I have this sentence that contains "& / ?".
c = "Do Sam&Lilly like yes/no questions?"
I want to add a whitespace before and after each of the special characters to get
"Do Sam & Lilly like yes / no questions ? "
I can only get this by the hard way:
c = gsub("[&]", " & ", c)
c = gsub("[/]", " / ", c)
c = gsub("[?]", " ? ", c)
But imagine that I have many of these special character, which warrants using [:alnum:]. So I am really looking for a solution that looks like this:
gsub("[[:alnum:]]", " [[:alnum:]] ", c)
Unfortunately, I cannot use [:alnum:] as the second argument this way.
You can use a capture group reference:
gsub("([&/])", " \\1 ", c)
Here we replace "&"
or "/"
with themselves ("\\1"
) padded with spaces. The "\\1"
means "use the first matched group from the pattern. A matched group is a portion of a regular expression in parentheses. In our case, the "([&/])"
.
You can expand this to cover more symbols / special characters by adding them to the character set, or by putting in an appropriate regex special character.
note: you probably shouldn't use c
as a variable name since it is also the name of a very commonly used function.
Seems like you mean this,
> c <- "Do Sam&Lilly like yes/no questions?"
> gsub("([^[:alnum:][:blank:]])", " \\1 ", c)
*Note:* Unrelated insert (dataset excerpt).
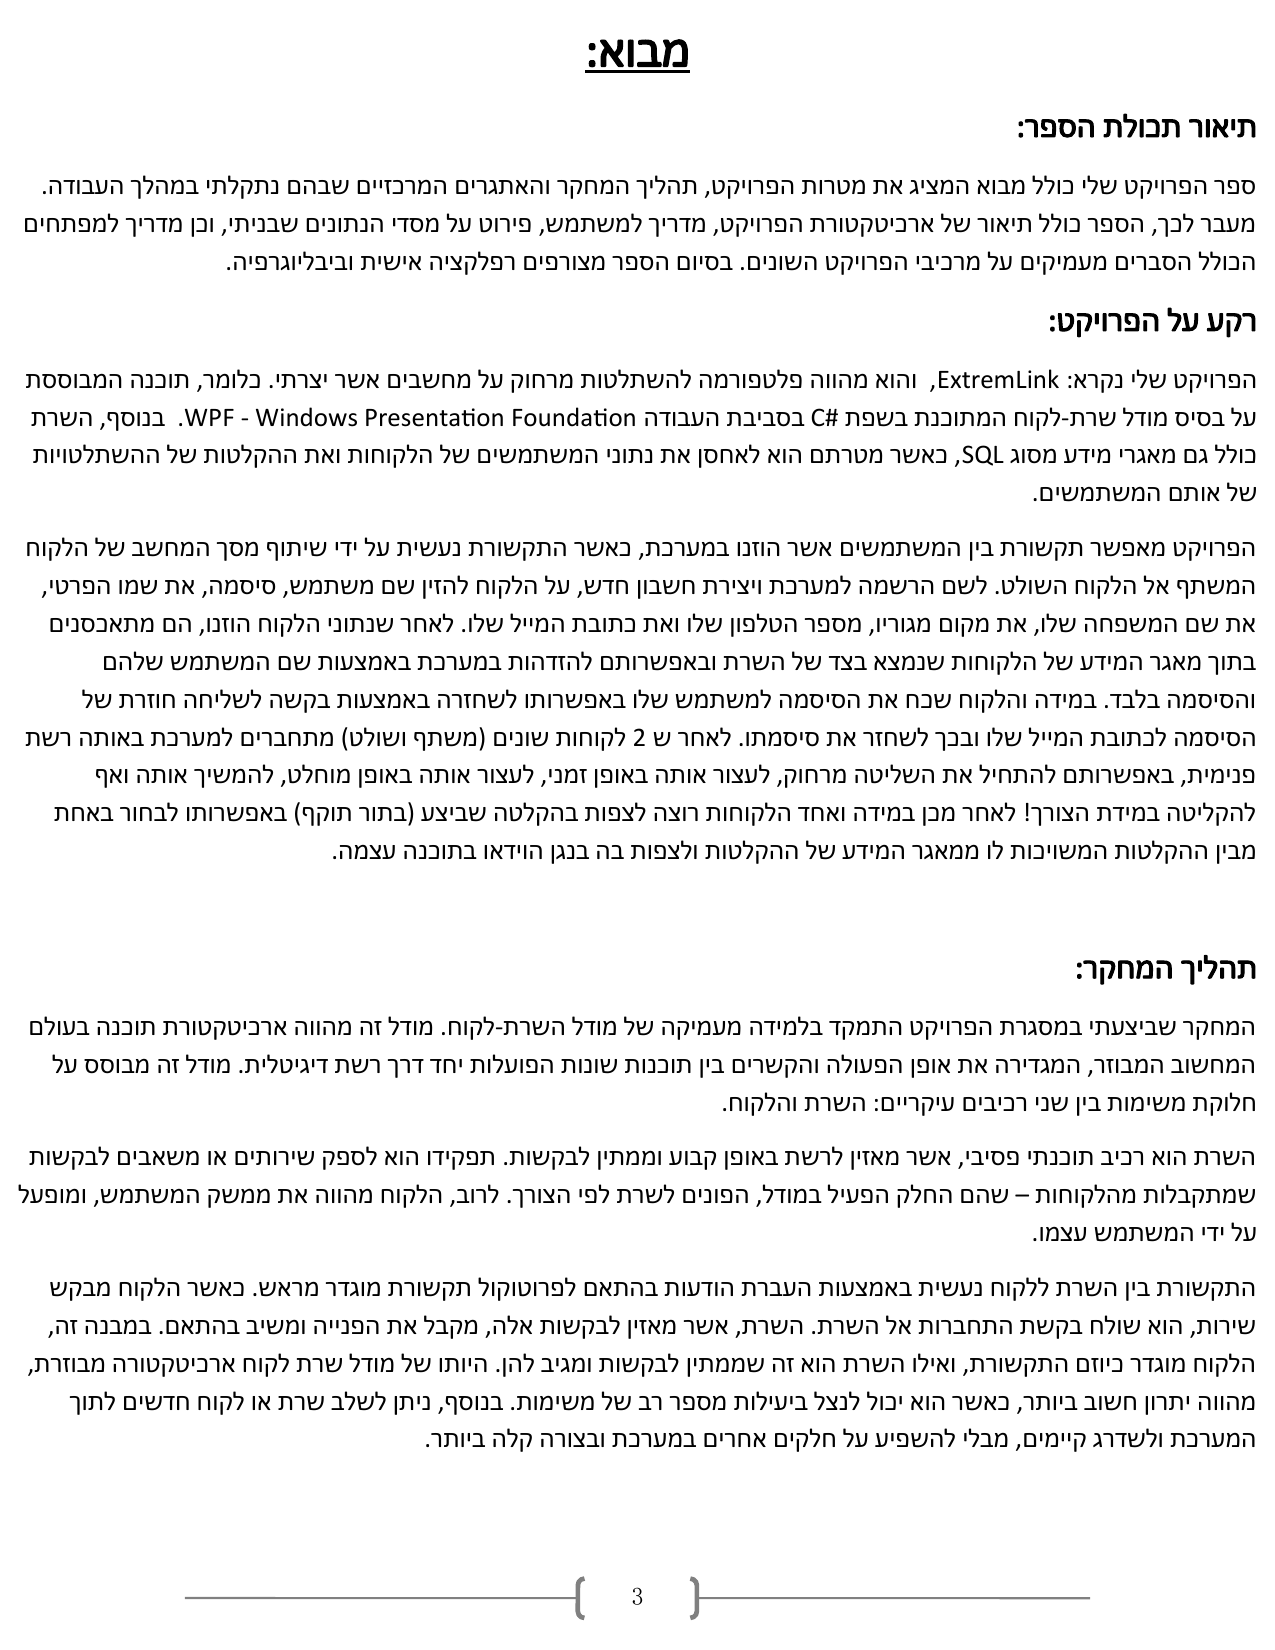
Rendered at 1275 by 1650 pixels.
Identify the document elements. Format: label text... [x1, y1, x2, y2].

[1] "Do Sam & Lilly like yes / no questions ? "
[^[:alnum:][:blank:]]
negated POSIX character class which matches any character but not of an alphanumeric or horizontal space character. BY putting the pattern inside a capturing group, it would capture all the special characters. Replacing the matched special chars with space
+\\1
(refers the characters which are present inside the first group) + space
will give you the desired output. You could use [:space:]
instead of [:blank:]
also.
You can build your regex patterns outside of gsub
and then pass them in. I see the BrodieG refreed to the pattern enclosed in "(...)"
as a "capture group". The material inside square-brackets, "[...]"
are called "character classes" in the R-help page for ?regex
. The "\1" is a "back-reference" and since the regex-help page seems to be silent on the matter of what to call strings enclosed in parentheses, I've probably just been pushed a bit further along in my understanding of regex terminology. :
your_chars <- c("!@#$%^&*", "()_+", "?/")
patt <- paste0( "([", paste0(your_chars,collapse=""), "])", collapse="")
gsub(patt, " \\1 ", ct)
#[1] "Do Sam & Lilly like yes / no questions ? "
You would need to use gsub
rather than sub
if you want to replace more than one instance ins a character value.